• _Task_
When the string "ROOT" appears in a line of the records, show the whole line.

========================================

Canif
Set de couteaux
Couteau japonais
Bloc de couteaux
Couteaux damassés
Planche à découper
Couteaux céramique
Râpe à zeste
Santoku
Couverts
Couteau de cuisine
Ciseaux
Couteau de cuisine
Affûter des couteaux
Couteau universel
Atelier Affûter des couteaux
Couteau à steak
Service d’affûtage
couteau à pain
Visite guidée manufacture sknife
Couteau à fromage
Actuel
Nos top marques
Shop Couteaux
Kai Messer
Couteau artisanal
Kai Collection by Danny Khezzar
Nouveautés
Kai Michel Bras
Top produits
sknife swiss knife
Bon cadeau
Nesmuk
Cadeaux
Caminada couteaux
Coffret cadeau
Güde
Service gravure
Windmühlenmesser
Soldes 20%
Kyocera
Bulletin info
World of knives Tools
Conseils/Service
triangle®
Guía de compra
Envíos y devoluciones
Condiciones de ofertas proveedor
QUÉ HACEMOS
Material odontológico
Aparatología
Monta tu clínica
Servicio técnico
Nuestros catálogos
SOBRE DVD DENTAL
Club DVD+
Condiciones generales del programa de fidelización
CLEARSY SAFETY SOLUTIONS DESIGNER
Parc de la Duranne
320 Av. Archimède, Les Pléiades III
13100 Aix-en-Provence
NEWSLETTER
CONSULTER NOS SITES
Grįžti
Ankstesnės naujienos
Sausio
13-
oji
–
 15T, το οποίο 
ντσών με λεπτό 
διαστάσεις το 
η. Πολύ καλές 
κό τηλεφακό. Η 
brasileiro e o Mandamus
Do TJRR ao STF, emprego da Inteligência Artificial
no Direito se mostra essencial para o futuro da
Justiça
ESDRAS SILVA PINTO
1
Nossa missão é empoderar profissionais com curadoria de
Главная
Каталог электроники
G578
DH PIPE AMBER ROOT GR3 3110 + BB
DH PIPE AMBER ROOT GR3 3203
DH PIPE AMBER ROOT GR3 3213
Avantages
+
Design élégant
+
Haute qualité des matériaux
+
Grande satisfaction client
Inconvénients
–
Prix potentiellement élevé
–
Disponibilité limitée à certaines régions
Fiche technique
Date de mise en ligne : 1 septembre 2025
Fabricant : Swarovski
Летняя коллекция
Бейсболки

========================================

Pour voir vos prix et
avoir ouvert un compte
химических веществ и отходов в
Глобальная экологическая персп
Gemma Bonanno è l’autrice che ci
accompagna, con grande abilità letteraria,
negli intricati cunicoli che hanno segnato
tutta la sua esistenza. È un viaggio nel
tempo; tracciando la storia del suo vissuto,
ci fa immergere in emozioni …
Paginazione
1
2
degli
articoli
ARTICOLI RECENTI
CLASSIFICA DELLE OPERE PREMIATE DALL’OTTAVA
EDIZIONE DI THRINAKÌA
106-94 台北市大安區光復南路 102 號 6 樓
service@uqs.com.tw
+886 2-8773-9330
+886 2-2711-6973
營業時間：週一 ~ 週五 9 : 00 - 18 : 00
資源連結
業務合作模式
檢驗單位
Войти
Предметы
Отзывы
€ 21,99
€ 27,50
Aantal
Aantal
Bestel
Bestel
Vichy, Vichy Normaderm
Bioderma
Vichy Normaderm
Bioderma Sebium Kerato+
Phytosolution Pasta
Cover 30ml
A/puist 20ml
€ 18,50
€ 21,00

========================================

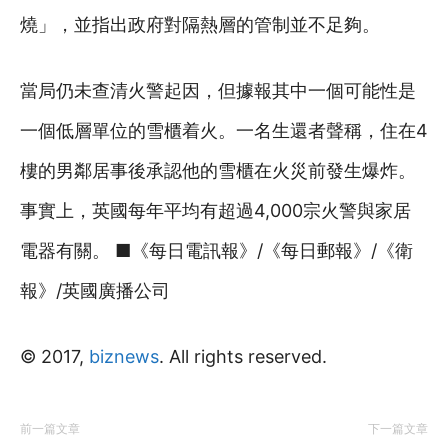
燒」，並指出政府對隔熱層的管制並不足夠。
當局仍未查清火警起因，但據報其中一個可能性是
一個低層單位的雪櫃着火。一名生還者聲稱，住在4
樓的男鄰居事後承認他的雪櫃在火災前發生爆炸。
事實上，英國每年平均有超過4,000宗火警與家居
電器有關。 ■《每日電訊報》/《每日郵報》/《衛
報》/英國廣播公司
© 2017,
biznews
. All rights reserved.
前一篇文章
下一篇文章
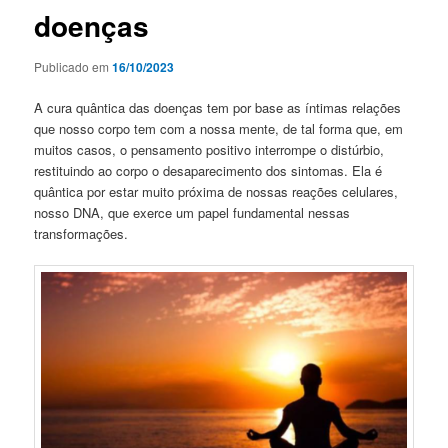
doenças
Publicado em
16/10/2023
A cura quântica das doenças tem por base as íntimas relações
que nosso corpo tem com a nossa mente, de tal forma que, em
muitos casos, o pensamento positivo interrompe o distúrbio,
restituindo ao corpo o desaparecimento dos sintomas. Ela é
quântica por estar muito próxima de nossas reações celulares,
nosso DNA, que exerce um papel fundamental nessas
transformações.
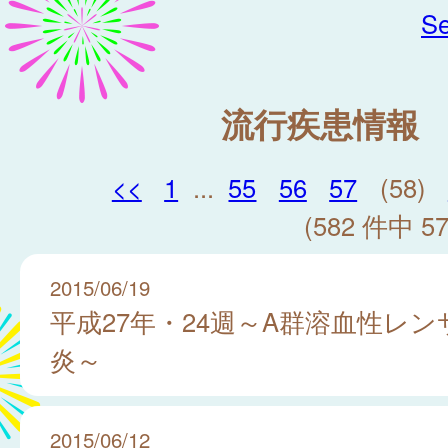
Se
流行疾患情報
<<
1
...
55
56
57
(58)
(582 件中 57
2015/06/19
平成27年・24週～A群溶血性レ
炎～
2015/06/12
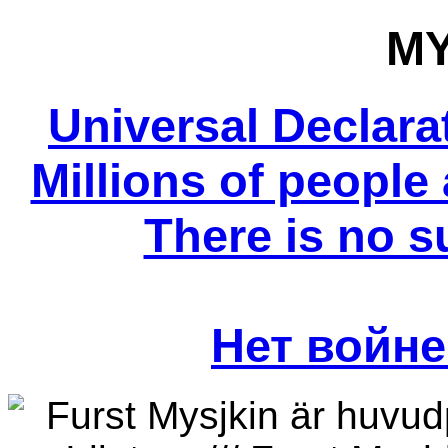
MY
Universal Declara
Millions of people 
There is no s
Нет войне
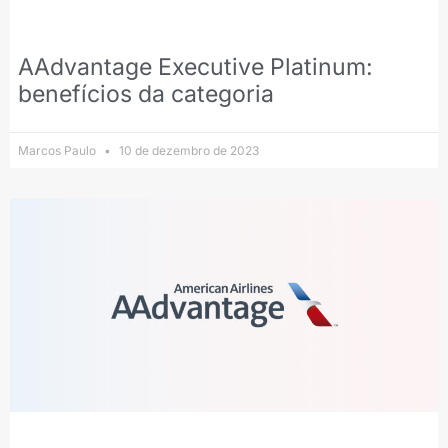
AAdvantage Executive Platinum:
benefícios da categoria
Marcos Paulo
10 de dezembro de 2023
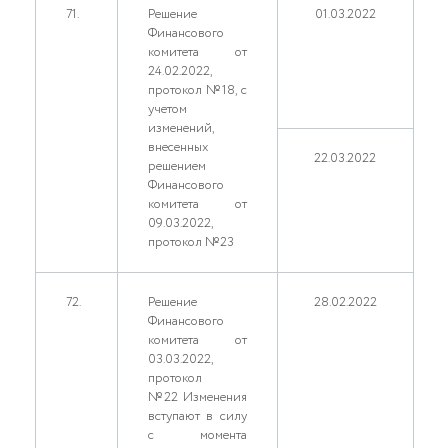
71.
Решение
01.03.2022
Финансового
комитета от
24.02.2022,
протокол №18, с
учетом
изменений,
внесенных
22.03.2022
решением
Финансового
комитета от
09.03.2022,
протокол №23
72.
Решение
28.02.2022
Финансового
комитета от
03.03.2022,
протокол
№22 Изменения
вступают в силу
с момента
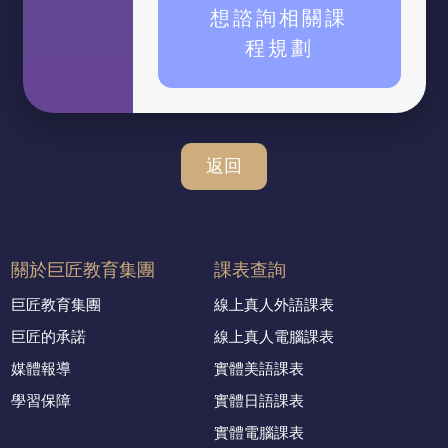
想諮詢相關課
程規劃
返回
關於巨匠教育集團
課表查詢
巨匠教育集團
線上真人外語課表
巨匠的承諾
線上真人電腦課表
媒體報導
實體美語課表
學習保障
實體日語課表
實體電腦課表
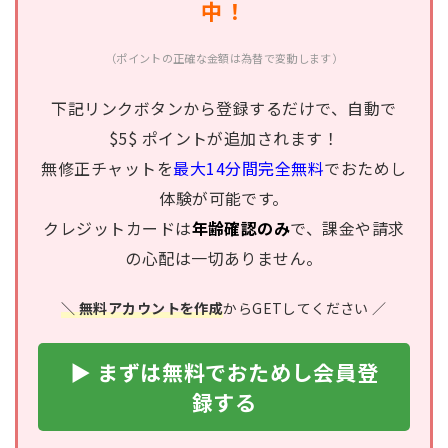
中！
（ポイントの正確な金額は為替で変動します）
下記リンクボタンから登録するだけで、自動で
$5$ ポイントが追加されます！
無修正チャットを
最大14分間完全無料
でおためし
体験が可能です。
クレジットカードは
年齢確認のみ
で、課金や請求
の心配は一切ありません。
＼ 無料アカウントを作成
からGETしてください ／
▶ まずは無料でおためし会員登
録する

========================================

• _Response to the task_
DH PIPE AMBER ROOT GR3 3110 + BB
DH PIPE AMBER ROOT GR3 3203
DH PIPE AMBER ROOT GR3 3213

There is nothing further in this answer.